WHAT IS REQUIRED:
Reproduce, exactly and in full, only the lines below from the one containing "(uuid 00000000-0000-0000-0000-000061b5137c)" through the one containing "119.38 66.4464 0)".

EXERCISE INPUT:

+++

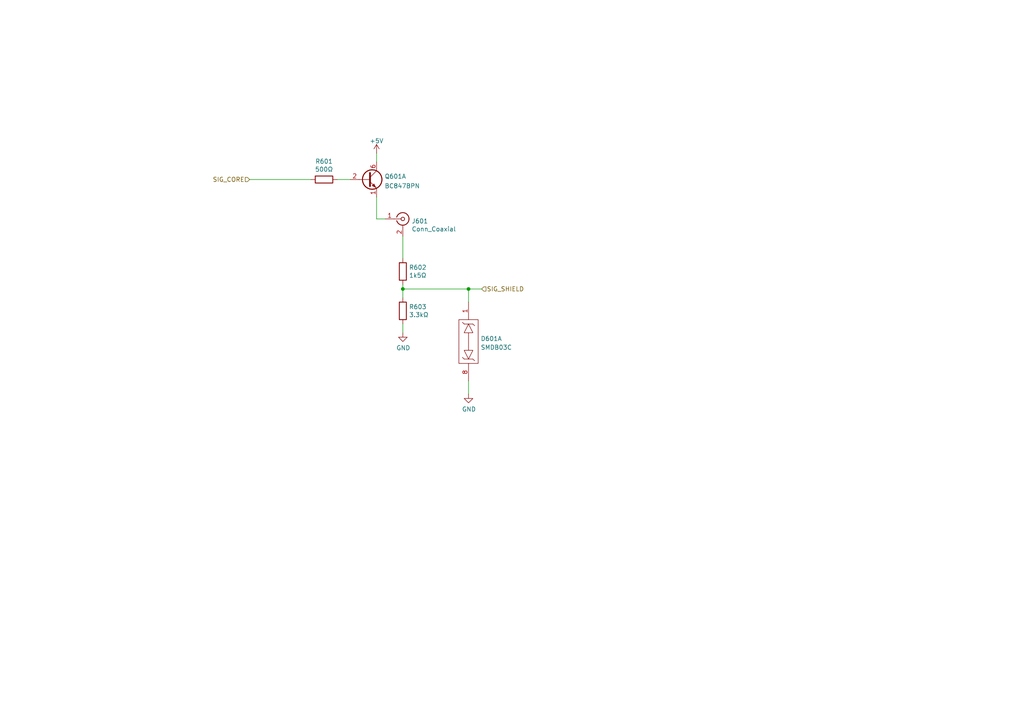
<source format=kicad_sch>
(kicad_sch (version 20211123) (generator eeschema)

  (uuid 9b07d532-5f76-4469-8dbf-25ac27eef589)

  (paper "A4")

  


  (junction (at 135.89 83.82) (diameter 0) (color 0 0 0 0)
    (uuid 863459e0-275e-4477-9c56-10ea5117a839)
  )
  (junction (at 116.84 83.82) (diameter 0) (color 0 0 0 0)
    (uuid a49e8613-3cd2-48ed-8977-6bb5023f7722)
  )

  (wire (pts (xy 116.84 68.58) (xy 116.84 74.93))
    (stroke (width 0) (type default) (color 0 0 0 0))
    (uuid 09c6ca89-863f-42d4-867e-9a769c316610)
  )
  (wire (pts (xy 135.89 110.49) (xy 135.89 114.3))
    (stroke (width 0) (type default) (color 0 0 0 0))
    (uuid 1be49a23-3137-4be3-9693-0e85054d0f35)
  )
  (wire (pts (xy 116.84 83.82) (xy 116.84 86.36))
    (stroke (width 0) (type default) (color 0 0 0 0))
    (uuid 28b01cd2-da3a-46ec-8825-b0f31a0b8987)
  )
  (wire (pts (xy 116.84 82.55) (xy 116.84 83.82))
    (stroke (width 0) (type default) (color 0 0 0 0))
    (uuid 34ddb753-e57c-4ca8-a67b-d7cdf62cae93)
  )
  (wire (pts (xy 72.39 52.07) (xy 90.17 52.07))
    (stroke (width 0) (type default) (color 0 0 0 0))
    (uuid 3f1ab70d-3263-42b5-9c61-0360188ff2b7)
  )
  (wire (pts (xy 135.89 83.82) (xy 135.89 87.63))
    (stroke (width 0) (type default) (color 0 0 0 0))
    (uuid 5a7e2677-0ffe-4f61-ad20-a79252f30803)
  )
  (wire (pts (xy 109.22 46.99) (xy 109.22 44.45))
    (stroke (width 0) (type default) (color 0 0 0 0))
    (uuid 692d87e9-6b70-46cc-9c78-b75193a484cc)
  )
  (wire (pts (xy 135.89 83.82) (xy 139.7 83.82))
    (stroke (width 0) (type default) (color 0 0 0 0))
    (uuid 744e0b85-9452-4406-8854-4853a276075b)
  )
  (wire (pts (xy 97.79 52.07) (xy 101.6 52.07))
    (stroke (width 0) (type default) (color 0 0 0 0))
    (uuid aa0466c6-766f-4bb4-abf1-502a6a06f91d)
  )
  (wire (pts (xy 116.84 93.98) (xy 116.84 96.52))
    (stroke (width 0) (type default) (color 0 0 0 0))
    (uuid acb0068c-c0e7-44cf-a209-296716acb6a2)
  )
  (wire (pts (xy 109.22 63.5) (xy 111.76 63.5))
    (stroke (width 0) (type default) (color 0 0 0 0))
    (uuid c6bba6d7-3631-448e-9df8-b5a9e3238ade)
  )
  (wire (pts (xy 116.84 83.82) (xy 135.89 83.82))
    (stroke (width 0) (type default) (color 0 0 0 0))
    (uuid dd6c35f3-ae45-4706-ad6f-8028797ca8e0)
  )
  (wire (pts (xy 109.22 57.15) (xy 109.22 63.5))
    (stroke (width 0) (type default) (color 0 0 0 0))
    (uuid ea745685-58a4-4364-a674-15381eadb187)
  )

  (hierarchical_label "SIG_SHIELD" (shape input) (at 139.7 83.82 0)
    (effects (font (size 1.27 1.27)) (justify left))
    (uuid 883105b0-f6a6-466b-ba58-a2fcc1f18e4b)
  )
  (hierarchical_label "SIG_CORE" (shape input) (at 72.39 52.07 180)
    (effects (font (size 1.27 1.27)) (justify right))
    (uuid adcbf4d0-ed9c-4c7d-b78f-3bcbe974bdcb)
  )

  (symbol (lib_id "Connector:Conn_Coaxial") (at 116.84 63.5 0) (unit 1)
    (in_bom yes) (on_board yes)
    (uuid 00000000-0000-0000-0000-000061b5137c)
    (property "Reference" "J601" (id 0) (at 119.38 64.135 0)
      (effects (font (size 1.27 1.27)) (justify left))
    )
    (property "Value" "Conn_Coaxial" (id 1) (at 119.38 66.4464 0)
      (effects (font (size 1.27 1.27)) (justify left))
    )
    (property "Footprint" "CoaxTester:FB_EPG" (id 2) (at 116.84 63.5 0)
      (effects (font (size 1.27 1.27)) hide)
    )
    (property "Datasheet" " ~" (id 3) (at 116.84 63.5 0)
      (effects (font (size 1.27 1.27)) hide)
    )
    (pin "1" (uuid 4644ddbe-d983-44c3-a51a-73bf945d795e))
    (pin "2" (uuid 2e28979c-769d-48be-82ec-d83784e029ea))
  )

  (symbol (lib_id "Device:R") (at 93.98 52.07 270) (unit 1)
    (in_bom yes) (on_board yes)
    (uuid 00000000-0000-0000-0000-000061b5137d)
    (property "Reference" "R601" (id 0) (at 93.98 46.8122 90))
    (property "Value" "500Ω" (id 1) (at 93.98 49.1236 90))
    (property "Footprint" "Resistor_SMD:R_0805_2012Metric" (id 2) (at 93.98 50.292 90)
      (effects (font (size 1.27 1.27)) hide)
    )
    (property "Datasheet" "~" (id 3) (at 93.98 52.07 0)
      (effects (font (size 1.27 1.27)) hide)
    )
    (pin "1" (uuid e0d17ca6-5705-4588-b7f0-5ffeb9888e90))
    (pin "2" (uuid a83fd1ab-3fad-4b2d-8ec8-7b6bb8cef23a))
  )

  (symbol (lib_id "Device:R") (at 116.84 78.74 0) (unit 1)
    (in_bom yes) (on_board yes)
    (uuid 00000000-0000-0000-0000-000061b774f7)
    (property "Reference" "R602" (id 0) (at 118.618 77.5716 0)
      (effects (font (size 1.27 1.27)) (justify left))
    )
    (property "Value" "1k5Ω" (id 1) (at 118.618 79.883 0)
      (effects (font (size 1.27 1.27)) (justify left))
    )
    (property "Footprint" "Resistor_SMD:R_0805_2012Metric" (id 2) (at 115.062 78.74 90)
      (effects (font (size 1.27 1.27)) hide)
    )
    (property "Datasheet" "~" (id 3) (at 116.84 78.74 0)
      (effects (font (size 1.27 1.27)) hide)
    )
    (pin "1" (uuid b5e70025-eaf8-4b36-a7ef-23eae0829c95))
    (pin "2" (uuid 3d53a917-aaa0-41e4-9334-37fdc797c540))
  )

  (symbol (lib_id "power:GND") (at 116.84 96.52 0) (unit 1)
    (in_bom yes) (on_board yes)
    (uuid 00000000-0000-0000-0000-000061b774fe)
    (property "Reference" "#PWR0602" (id 0) (at 116.84 102.87 0)
      (effects (font (size 1.27 1.27)) hide)
    )
    (property "Value" "GND" (id 1) (at 116.967 100.9142 0))
    (property "Footprint" "" (id 2) (at 116.84 96.52 0)
      (effects (font (size 1.27 1.27)) hide)
    )
    (property "Datasheet" "" (id 3) (at 116.84 96.52 0)
      (effects (font (size 1.27 1.27)) hide)
    )
    (pin "1" (uuid e01b59fe-9d83-437f-a0c0-46c610662aa7))
  )

  (symbol (lib_id "Device:R") (at 116.84 90.17 0) (unit 1)
    (in_bom yes) (on_board yes)
    (uuid 00000000-0000-0000-0000-000061b77504)
    (property "Reference" "R603" (id 0) (at 118.618 89.0016 0)
      (effects (font (size 1.27 1.27)) (justify left))
    )
    (property "Value" "3.3kΩ" (id 1) (at 118.618 91.313 0)
      (effects (font (size 1.27 1.27)) (justify left))
    )
    (property "Footprint" "Resistor_SMD:R_0805_2012Metric" (id 2) (at 115.062 90.17 90)
      (effects (font (size 1.27 1.27)) hide)
    )
    (property "Datasheet" "~" (id 3) (at 116.84 90.17 0)
      (effects (font (size 1.27 1.27)) hide)
    )
    (pin "1" (uuid 9f8a76a9-fc92-47cb-98cf-eb19daadaa30))
    (pin "2" (uuid 87676f84-66e6-4097-92f8-98732f957dc8))
  )

  (symbol (lib_id "power:+5V") (at 109.22 44.45 0) (unit 1)
    (in_bom yes) (on_board yes) (fields_autoplaced)
    (uuid 6e0f8174-a6da-4e58-ab1b-611cd91f6ab5)
    (property "Reference" "#PWR0601" (id 0) (at 109.22 48.26 0)
      (effects (font (size 1.27 1.27)) hide)
    )
    (property "Value" "+5V" (id 1) (at 109.22 40.8742 0))
    (property "Footprint" "" (id 2) (at 109.22 44.45 0)
      (effects (font (size 1.27 1.27)) hide)
    )
    (property "Datasheet" "" (id 3) (at 109.22 44.45 0)
      (effects (font (size 1.27 1.27)) hide)
    )
    (pin "1" (uuid 04221816-9247-4220-a430-e012f2925f13))
  )

  (symbol (lib_id "CoaxTester:SMDB03C") (at 135.89 99.06 0) (unit 1)
    (in_bom yes) (on_board yes) (fields_autoplaced)
    (uuid 98cadc57-1796-4441-a7e5-48beb9a53e19)
    (property "Reference" "D601" (id 0) (at 139.3952 98.2253 0)
      (effects (font (size 1.27 1.27)) (justify left))
    )
    (property "Value" "SMDB03C" (id 1) (at 139.3952 100.7622 0)
      (effects (font (size 1.27 1.27)) (justify left))
    )
    (property "Footprint" "Package_SO:SO-8_3.9x4.9mm_P1.27mm" (id 2) (at 135.89 97.79 0)
      (effects (font (size 1.27 1.27)) hide)
    )
    (property "Datasheet" "https://www.smc-diodes.com/propdf/SMDB03C%20THRU%20SMDB24C%20N0426%20REV.A.pdf" (id 3) (at 135.89 97.79 0)
      (effects (font (size 1.27 1.27)) hide)
    )
    (pin "1" (uuid 382c5869-d19a-482a-8f4f-3d4c56f8ac69))
    (pin "8" (uuid c42e12b0-cfbb-4b40-958f-15a042b0710c))
    (pin "2" (uuid 6f13caaf-dcf3-423c-b6b8-99002cc44e4b))
    (pin "7" (uuid 73f6b5cc-b0dc-4587-90fa-0a11aa2de251))
    (pin "3" (uuid 22a27972-7ae9-4a89-8c97-ea5c8b731fd1))
    (pin "6" (uuid e6e0f61f-f69a-4b93-bd1f-4ea4b750e8bf))
    (pin "4" (uuid 1be8628f-8461-4d4d-92aa-197c5ad8556c))
    (pin "5" (uuid 0ec580a8-26cc-4af3-88ed-b583298a93ae))
  )

  (symbol (lib_id "Transistor_BJT:BC847BPN") (at 106.68 52.07 0) (unit 1)
    (in_bom yes) (on_board yes) (fields_autoplaced)
    (uuid 998e620e-4062-4e2d-9f99-12c239685871)
    (property "Reference" "Q601" (id 0) (at 111.5314 51.1615 0)
      (effects (font (size 1.27 1.27)) (justify left))
    )
    (property "Value" "BC847BPN" (id 1) (at 111.5314 53.9366 0)
      (effects (font (size 1.27 1.27)) (justify left))
    )
    (property "Footprint" "Package_TO_SOT_SMD:SOT-363_SC-70-6" (id 2) (at 111.76 49.53 0)
      (effects (font (size 1.27 1.27)) hide)
    )
    (property "Datasheet" "https://assets.nexperia.com/documents/data-sheet/BC847BPN.pdf" (id 3) (at 106.68 52.07 0)
      (effects (font (size 1.27 1.27)) hide)
    )
    (pin "1" (uuid c0ea6702-68b6-4369-b147-2a7bdc808de3))
    (pin "2" (uuid 2c7b4c8d-f933-4817-ba41-d1c439d69db9))
    (pin "6" (uuid be5081f6-dc29-4724-995f-39db2d4b74e7))
    (pin "3" (uuid 7af729c1-1094-445d-a1da-457dbce330db))
    (pin "4" (uuid df455124-52b6-49c2-8022-9539fd167e70))
    (pin "5" (uuid 6469eafb-e69d-4d13-b71c-e24c18a000db))
  )

  (symbol (lib_id "power:GND") (at 135.89 114.3 0) (unit 1)
    (in_bom yes) (on_board yes)
    (uuid bbd905a6-42e0-4b89-b25f-54bd37109430)
    (property "Reference" "#PWR0603" (id 0) (at 135.89 120.65 0)
      (effects (font (size 1.27 1.27)) hide)
    )
    (property "Value" "GND" (id 1) (at 136.017 118.6942 0))
    (property "Footprint" "" (id 2) (at 135.89 114.3 0)
      (effects (font (size 1.27 1.27)) hide)
    )
    (property "Datasheet" "" (id 3) (at 135.89 114.3 0)
      (effects (font (size 1.27 1.27)) hide)
    )
    (pin "1" (uuid 37a18fa9-262b-47db-a3a0-872546c5c8c5))
  )
)

</source>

+++

ANSWER SPACE:
    (uuid 00000000-0000-0000-0000-000061b5137c)
    (property "Reference" "J601" (id 0) (at 119.38 64.135 0)
      (effects (font (size 1.27 1.27)) (justify left))
    )
    (property "Value" "Conn_Coaxial" (id 1) (at 119.38 66.4464 0)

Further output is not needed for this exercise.